ASSIGNMENT
Identify every line in the records below that contains the word "Saya", and copy each of those lines.

THE RECORDS
○ ○ ○ ○
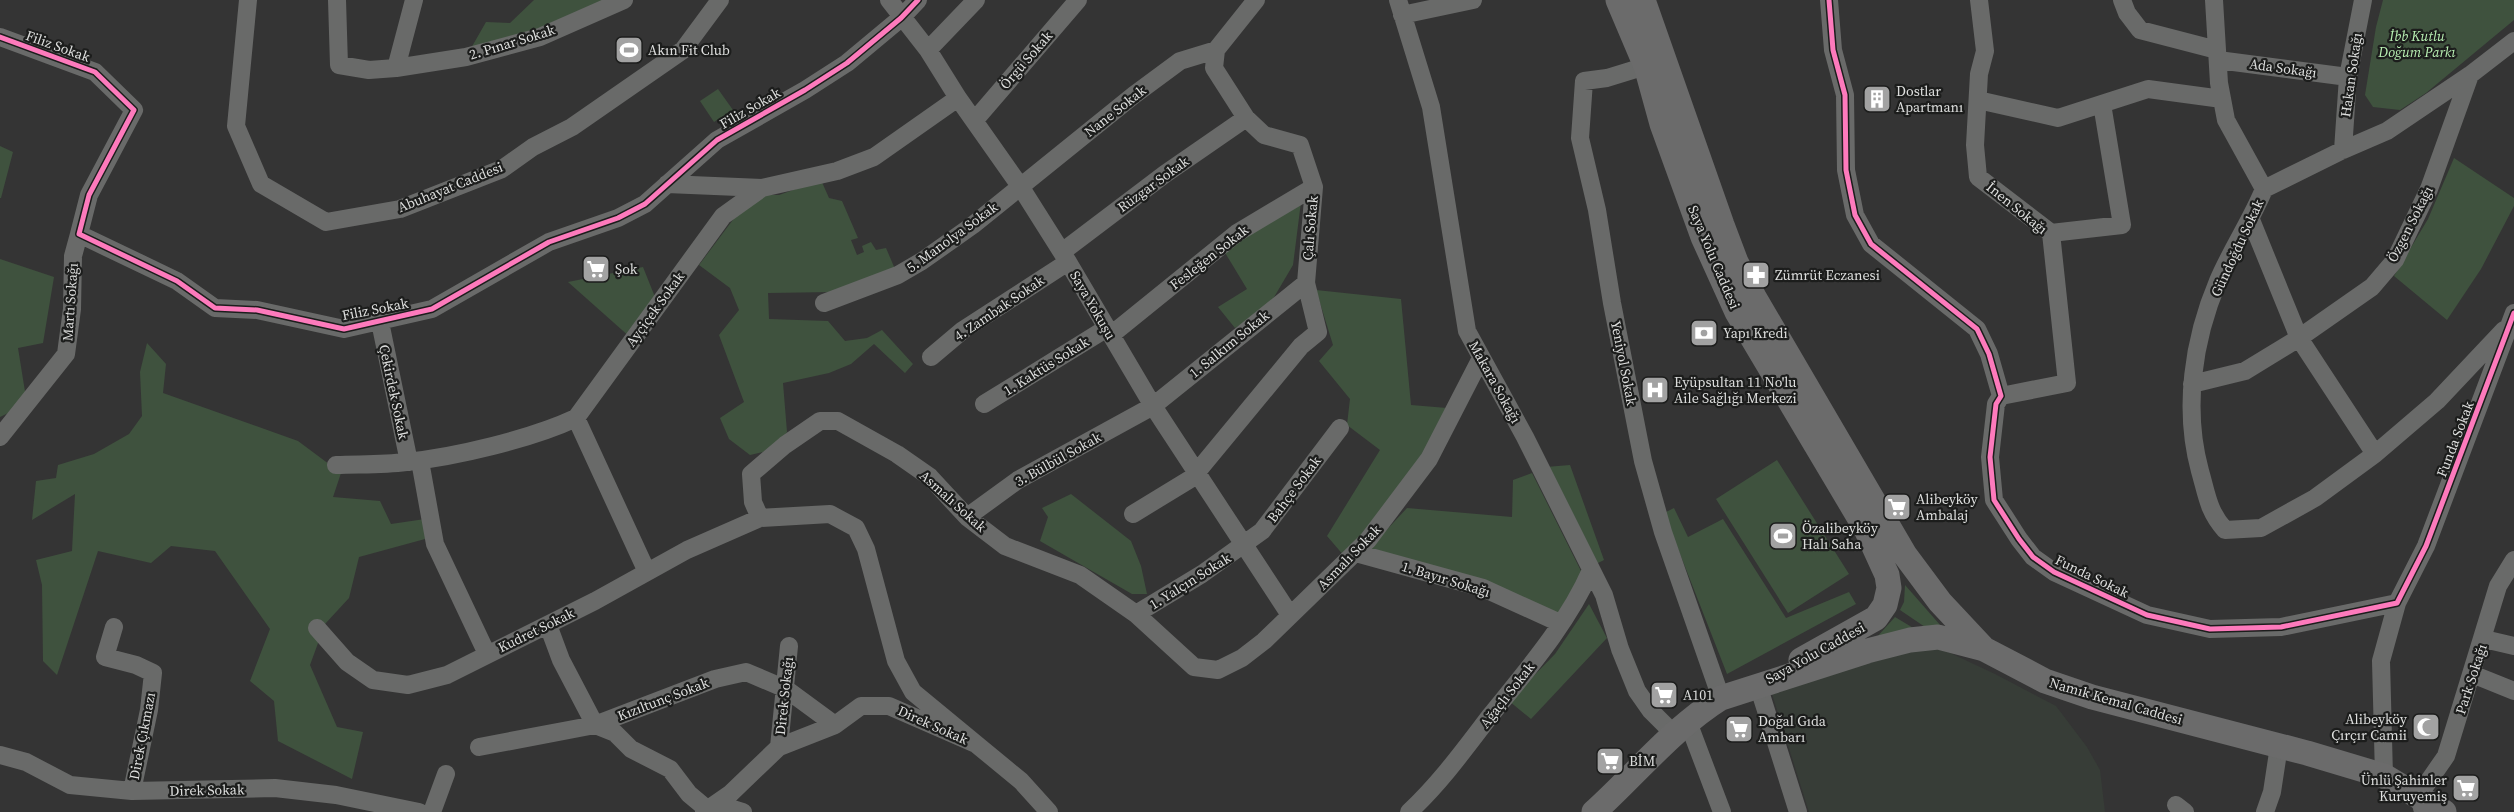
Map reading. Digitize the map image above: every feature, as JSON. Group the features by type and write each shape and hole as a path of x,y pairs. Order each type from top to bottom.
{"main road":[{"name":"Saya Yolu Caddesi","path":"1618,0 1646,66 1662,124 1721,280 1737,312 1866,529 1887,575 1889,588 1885,605 1876,618 1758,685"},
{"name":"Saya Yolu Caddesi","path":"1643,0 1722,225 1736,262 1754,297 1905,555 1940,602 1984,649"},
{"name":"Namık Kemal Caddesi","path":"1595,811 1681,728 1721,698 1867,651 1925,637 1938,637 1984,649 2045,681 2092,697 2279,746 2384,776 2421,804 2444,812"}],"street":[{"name":"Abuhayat Caddesi","path":"248,0 236,126 261,184 326,222 400,209 502,169 533,147 572,127 683,50 720,0"},
{"name":"2. Pınar Sokak","path":"337,0 339,65 369,70 396,68 466,57 540,37 624,0"},
{"path":"396,68 414,0"},
{"name":"Saya Yokuşu","path":"888,0 928,50 958,98 1020,186 1065,257 1153,406 1197,470 1243,546 1290,615"},
{"name":"Filiz Sokak","path":"0,37 94,72 134,110 89,195 79,234 177,280 215,308 256,310 344,329 432,309 549,242 618,218 645,204 717,140 805,90 847,63 902,18 918,0"},
{"path":"928,50 976,0"},
{"name":"Örgü Sokak","path":"975,120 1078,0"},
{"path":"1216,50 1256,0"},
{"path":"1400,8 1473,0"},
{"path":"1829,0 1833,50 1844,95 1846,170 1855,215 1871,244 1977,329 1989,354 2001,396"},
{"name":"İnen Sokağı","path":"1978,0 1985,51 1979,74 1975,145 1978,177 2051,232 2067,383 2001,396"},
{"name":"Ada Sokağı","path":"2122,0 2128,13 2140,30 2218,55 2348,77"},
{"name":"Gündoğdu Sokak","path":"2214,0 2222,99 2226,120 2264,189 2251,220 2218,281 2196,350 2192,384 2193,446 2213,516 2225,530 2261,528 2315,498 2375,454 2437,401 2511,320"},
{"name":"Hakan Sokağı","path":"2343,150 2348,77 2362,0"},
{"name":"Makara Sokağı","path":"1400,8 1431,107 1467,331 1525,437 1604,595 1637,691 1651,711 1681,728 1722,812"},
{"path":"2264,189 2343,150 2387,131 2470,75 2514,41"},
{"name":"Çalı Sokak","path":"1197,470 1301,346 1318,332 1306,283 1314,187 1300,145 1264,136 1246,118 1214,68 1216,50"},
{"name":"Nane Sokak","path":"1020,186 1180,61 1216,50"},
{"name":"Yeniyol Sokak","path":"1646,66 1608,78 1584,82 1580,138 1597,210 1612,303 1643,461 1662,532 1721,698"},
{"name":"Özgen Sokağı","path":"2192,384 2245,371 2299,338 2372,287 2395,260 2429,189 2470,75"},
{"path":"1978,100 2058,118 2148,89 2222,99"},
{"name":"Ayçiçek Sokak","path":"576,418 723,216 762,188 837,170 874,157 958,98"},
{"path":"2051,232 2122,225 2102,104"},
{"name":"Rüzgar Sokak","path":"1065,257 1165,174 1246,118"},
{"path":"667,184 762,188"},
{"name":"5. Manolya Sokak","path":"824,303 898,275 922,261 973,225 1020,186"},
{"name":"Fesleğen Sokak","path":"1109,332 1237,233 1314,187"},
{"path":"2251,220 2299,338 2375,454"},
{"name":"Martı Sokağı","path":"0,438 66,354 72,309 73,256 79,234"},
{"name":"4. Zambak Sokak","path":"931,357 963,330 1065,257"},
{"name":"1. Salkım Sokak","path":"1153,406 1306,283"},
{"name":"Funda Sokak","path":"2001,396 1996,404 1990,457 1994,500 2019,540 2033,557 2054,572 2147,615 2210,629 2281,627 2397,603 2426,546 2511,320"},
{"name":"Çekirdek Sokak","path":"380,322 435,544 487,654"},
{"name":"1. Kaktüs Sokak","path":"984,404 1109,332"},
{"name":"Asmalı Sokak","path":"760,518 753,502 751,474 785,445 820,422 838,421 930,477 967,516 1004,546 1080,575 1136,614 1194,667 1218,670 1242,658 1290,615 1356,553 1398,504 1429,459 1482,358"},
{"name":"3. Bülbül Sokak","path":"967,516 1018,480 1153,406"},
{"path":"336,465 414,461 497,444 560,426 576,418 647,572"},
{"name":"Bahçe Sokak","path":"1243,546 1262,531 1340,428"},
{"path":"1133,514 1192,478 1197,470"},
{"path":"760,518 830,514 856,528 866,549 896,661 913,692 976,744"},
{"name":"Kudret Sokak","path":"317,628 347,662 373,680 408,685 446,674 548,625 688,550 760,518"},
{"name":"1. Yalçın Sokak","path":"1136,614 1243,546"},
{"name":"1. Bayır Sokağı","path":"1356,553 1483,588 1560,623"},
{"name":"Park Sokağı","path":"2421,804 2446,756 2484,639 2498,586 2514,560"},
{"name":"Ağaçlı Sokak","path":"1409,812 1446,774 1521,678 1578,600 1591,570"},
{"path":"2384,776 2381,661 2397,603"},
{"path":"548,625 561,660 595,725 615,733 631,749 670,769 689,794 710,809 743,812"},
{"name":"Direk Çıkmazı","path":"114,627 105,657 136,665 153,673 149,710 132,791"},
{"path":"2484,639 2514,646"},
{"name":"Direk Sokağı","path":"779,747 789,646"},
{"name":"Kızıltunç Sokak","path":"479,747 595,725 715,679 746,672 786,688 835,725"},
{"path":"2472,674 2514,691"},
{"path":"1758,685 1798,812"},
{"name":"Direk Sokak","path":"710,809 779,747 835,725 861,706 889,706 976,744 1021,781 1049,812"},
{"path":"2264,812 2272,792 2279,746"},
{"name":"Direk Sokak","path":"0,755 26,762 70,785 132,791 275,788 336,795 419,812"},
{"path":"432,812 446,774"}],"shaded area":[{"path":"1931,644 1995,674 2056,706 2087,747 2100,770 2105,812 1809,812 1772,694 1866,658"}],"green space":[{"path":"534,0 607,0 537,31 470,50 486,22 510,23"},
{"name":"İbb Kutlu Doğum Parkı","path":"2383,0 2514,0 2514,20 2426,93 2400,110 2373,107 2365,95 2376,27"},
{"path":"718,89 733,110 714,122 700,101"},
{"path":"0,146 13,152 1,198 0,198"},
{"path":"2454,158 2514,198 2514,206 2481,269 2447,320 2394,276 2428,219"},
{"path":"821,180 829,198 842,201 858,238 851,240 857,255 864,252 862,246 871,242 876,250 886,248 895,269 833,292 768,293 769,319 828,321 845,341 867,338 882,330 913,364 905,373 874,344 851,364 829,373 783,383 787,432 775,449 750,455 729,439 720,418 744,402 719,335 739,310 730,288 699,265 735,217 760,195 779,195"},
{"path":"1301,202 1293,265 1267,309 1235,328 1218,307 1247,289 1224,251"},
{"path":"0,259 54,277 43,343 18,348 27,404 0,417"},
{"path":"643,267 657,302 631,338 568,282"},
{"path":"1316,290 1401,299 1411,405 1447,408 1423,455 1345,557 1327,536 1380,450 1347,425 1350,399 1319,361 1333,345"},
{"path":"147,343 166,364 163,393 298,441 341,473 333,497 380,501 391,524 425,519 425,539 359,557 349,598 325,624 310,665 337,727 363,732 352,779 278,741 274,701 250,681 270,629 215,551 171,546 151,563 98,551 57,675 43,661 42,585 36,560 72,551 75,494 32,520 36,481 56,478 58,465 94,454 129,434 142,416 140,372"},
{"name":"Özalibeyköy Halı Saha","path":"1777,460 1849,574 1788,613 1716,499"},
{"path":"1570,465 1604,560 1594,565 1546,467"},
{"path":"1532,473 1582,573 1556,617 1367,551 1407,508 1512,517 1513,480"},
{"path":"1071,494 1131,541 1141,566 1147,594 1132,594 1040,541 1048,517 1042,508"},
{"path":"1674,508 1688,537 1723,519 1786,618 1849,592 1856,604 1727,674 1664,513"},
{"path":"1905,585 1941,626 1925,627 1900,610 1904,602"},
{"path":"1589,604 1607,638 1531,719 1509,701 1555,654"},
{"path":"1895,617 1915,629 1876,638"}],"cycle path":[{"path":"0,37 95,72 134,110 89,195 79,234 177,281 215,308 257,310 344,329 432,309 549,242 618,218 645,204 717,140 805,90 847,63 901,18 918,0"},
{"path":"1829,0 1833,50 1845,95 1846,170 1855,215 1871,244 1977,329 1989,354 2001,396 1996,404 1990,457 1994,500 2033,557 2054,572 2147,615 2210,629 2281,627 2397,603 2426,546 2514,313"}],"place":[{"name":"Akın Fit Club","path":"629,50"},
{"name":"Dostlar Apartmanı","path":"1877,99"},
{"name":"Şok","path":"596,269"},
{"name":"Zümrüt Eczanesi","path":"1756,275"},
{"name":"Yapı Kredi","path":"1704,333"},
{"name":"Eyüpsultan 11 No'lu Aile Sağlığı Merkezi","path":"1655,390"},
{"name":"Alibeyköy Ambalaj","path":"1897,507"},
{"name":"Özalibeyköy Halı Saha","path":"1783,536"},
{"name":"A101","path":"1664,695"},
{"name":"Alibeyköy Çırçır Camii","path":"2426,727"},
{"name":"Doğal Gıda Ambarı","path":"1739,729"},
{"name":"BİM","path":"1610,761"},
{"name":"Ünlü Şahinler Kuruyemiş","path":"2466,788"}]}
○ ○ ○ ○
ANSWER FOR THE TASK
{"main road":[{"name":"Saya Yolu Caddesi","path":"1618,0 1646,66 1662,124 1721,280 1737,312 1866,529 1887,575 1889,588 1885,605 1876,618 1758,685"},
{"name":"Saya Yolu Caddesi","path":"1643,0 1722,225 1736,262 1754,297 1905,555 1940,602 1984,649"},
{"name":"Saya Yokuşu","path":"888,0 928,50 958,98 1020,186 1065,257 1153,406 1197,470 1243,546 1290,615"},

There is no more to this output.